> Texto
※ ※ ※

Entenda o RFNBO e os três pilares de comprovação
O RFNBO é o conjunto de regras europeias que define quando um combustível produzido via eletrólise pode receber a certificação de “renovável de origem não biológica”. O objetivo é estabelecer critérios verificáveis para a energia que alimenta os eletrolisadores, criando um padrão reconhecido para comércio, tributação e metas de consumo setoriais. A certificação afeta contratos, preços e acesso a programas de apoio, por isso o desenho do regulamento tem efeito direto sobre a viabilidade dos projetos.
Três pilares sustentam essa verificação: adicionalidade, correlação temporal e correlação geográfica. Em síntese, adicionalidade trata de garantir que a eletricidade usada não desloque consumo existente; correlação temporal exige que a geração renovável contratada ocorra no mesmo período do consumo do eletrolisador; e correlação geográfica busca assegurar que a fonte e a carga estejam na mesma área elétrica relevante. A combinação desses pilares procura reduzir lacunas de comprovação e dar confiança ao selo.
Adicionalidade: o que é e por que importa para o mercado
Adicionalidade significa, na prática, contratar ou viabilizar capacidade nova de geração renovável para alimentar o eletrolisador. A lógica é separar o consumo do hidrogênio dos demais usos do sistema elétrico, evitando que o projeto apenas “puxe” energia já disponível na rede. Em muitos casos, isso se traduz na construção de parques eólicos ou solares dedicados, ou na assinatura de contratos de longo prazo com novas usinas. Para investidores, esse requisito ajuda a justificar a expansão de oferta elétrica e dá lastro físico ao produto final.
Do ponto de vista operacional, a adicionalidade se conecta à taxa de uso do eletrolisador. Se a planta depende de um parque eólico específico, por exemplo, o perfil de geração pode reduzir as horas cheias de operação. Por isso a pressão por mecanismos que permitam compor portfólios de fontes e janelas de operação mais elásticas, equilibrando custos e comprovação. O debate atual inclui se o período de transição deveria ser ampliado para dar tempo à expansão de usinas dedicadas e à formação de novos contratos de energia.

※ ※ ※

> Dados armazenados
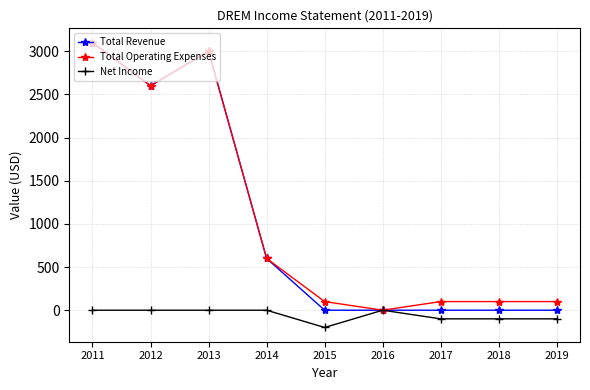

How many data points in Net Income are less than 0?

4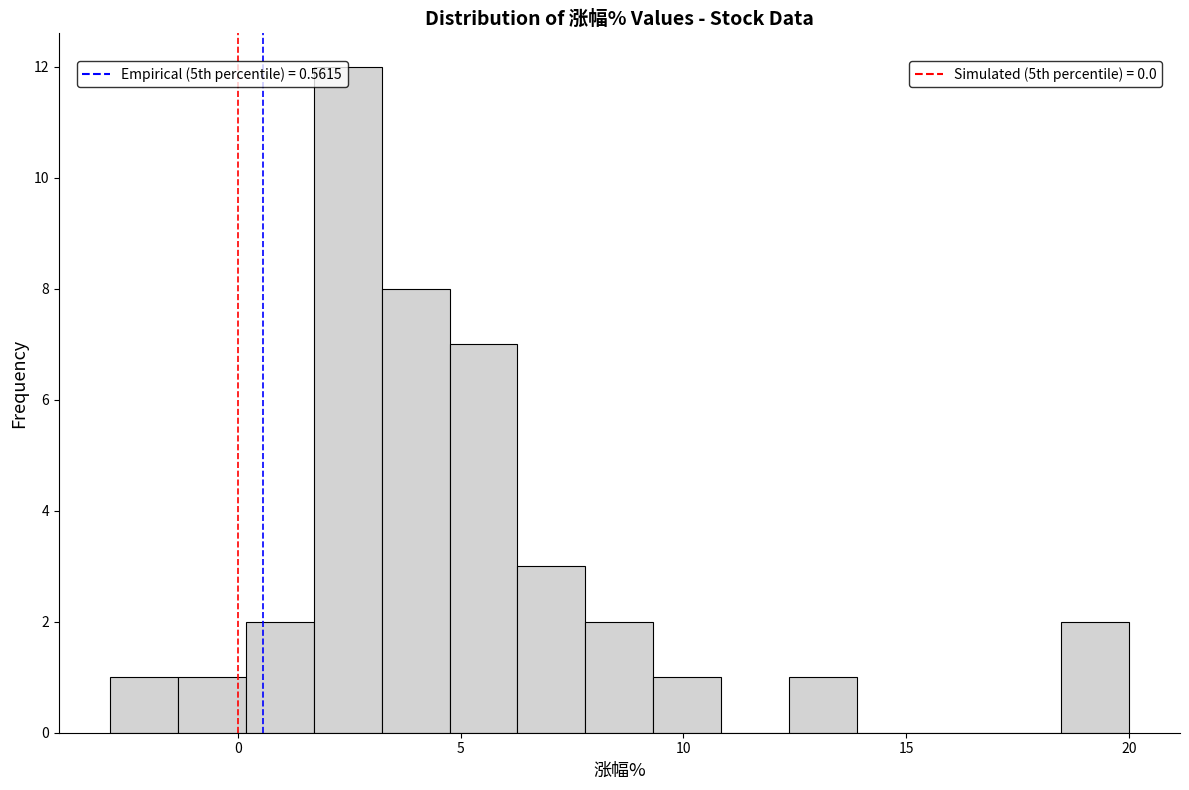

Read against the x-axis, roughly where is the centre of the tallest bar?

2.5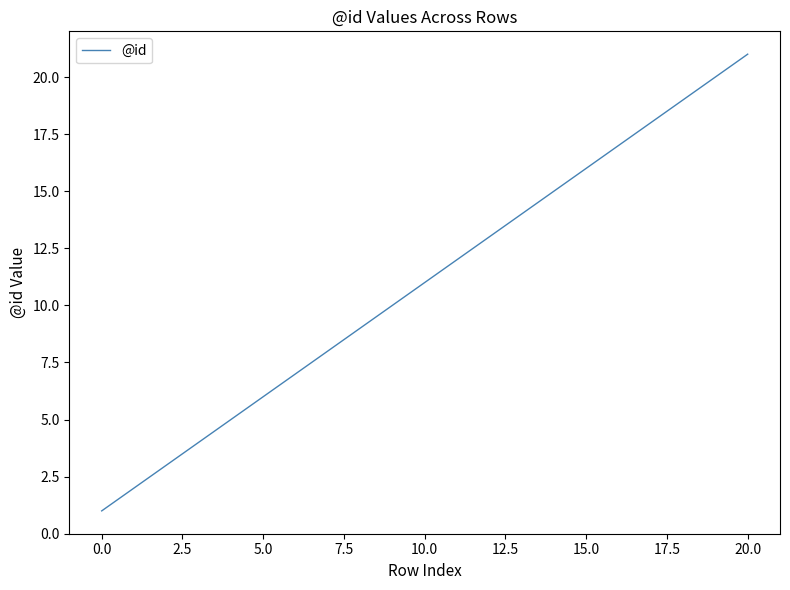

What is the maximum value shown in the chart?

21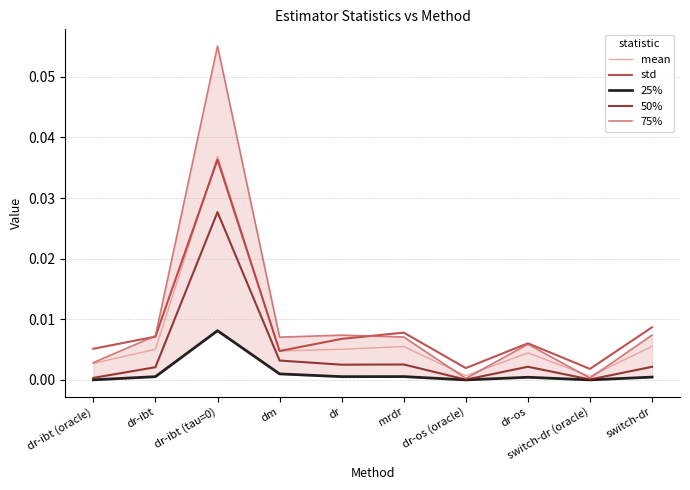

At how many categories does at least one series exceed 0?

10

※ ※ ※

> Questões e tarefas
1/ Resuma em duas frases o texto sobre o RFNBO.
2/ Retome o texto sobre o RFNBO e dê continuidade a ele a partir de sua última frase.
As linhas não têm qualquer relação com esta atividade.

> Conjunto de respostas
1/ O RFNBO é o conjunto de regras europeias que define quando um combustível produzido por eletrólise pode ser certificado como renovável de origem não biológica, e essa verificação se apoia em três pilares: adicionalidade, correlação temporal e correlação geográfica. A adicionalidade exige contratar ou viabilizar capacidade nova de geração renovável para o eletrolisador, o que afeta a taxa de uso da planta e alimenta o debate sobre portfólios de fontes e a ampliação do período de transição.

2/
Correlação temporal: do mensal ao horário
A correlação temporal determina a janela de comparação entre a geração renovável contratada e o consumo do eletrolisador. Em fases iniciais de implementação, a prática tem sido aceitar janelas mais amplas, como mensal, que permitem compensar variações no perfil de geração. Passada a transição, a exigência tende a ficar mais restrita, chegando ao nível horário. Esse nível de precisão exige medições robustas, integração de dados e um arranjo comercial capaz de acomodar variações de preço e disponibilidade ao longo do dia.
Quanto menor a janela, mais desafiador é manter alta a taxa de utilização dos equipamentos. A indústria argumenta que a exigência horária pode empurrar muitos projetos para fatores de capacidade baixos, encarecendo o hidrogênio por quilograma. Já os defensores da manutenção da regra afirmam que o sinal horário reflete a realidade do sistema elétrico, incentiva soluções de armazenamento e evita alegações de origem renovável que, na prática, não se sustentariam quando se olha a operação no detalhe.
Correlação geográfica: a importância da área elétrica
A correlação geográfica liga a fonte de eletricidade ao local do eletrolisador dentro de uma mesma área elétrica ou zona de preço. A ideia é que a energia contratada seja fisicamente relevante para o ponto de consumo, respeitando restrições de transmissão e evitando “compensações” distantes que não reflitam o fluxo real do sistema. Em mercados com redes integradas, definir essa área exige olhar para interconexões, gargalos e regras de balanço entre países vizinhos.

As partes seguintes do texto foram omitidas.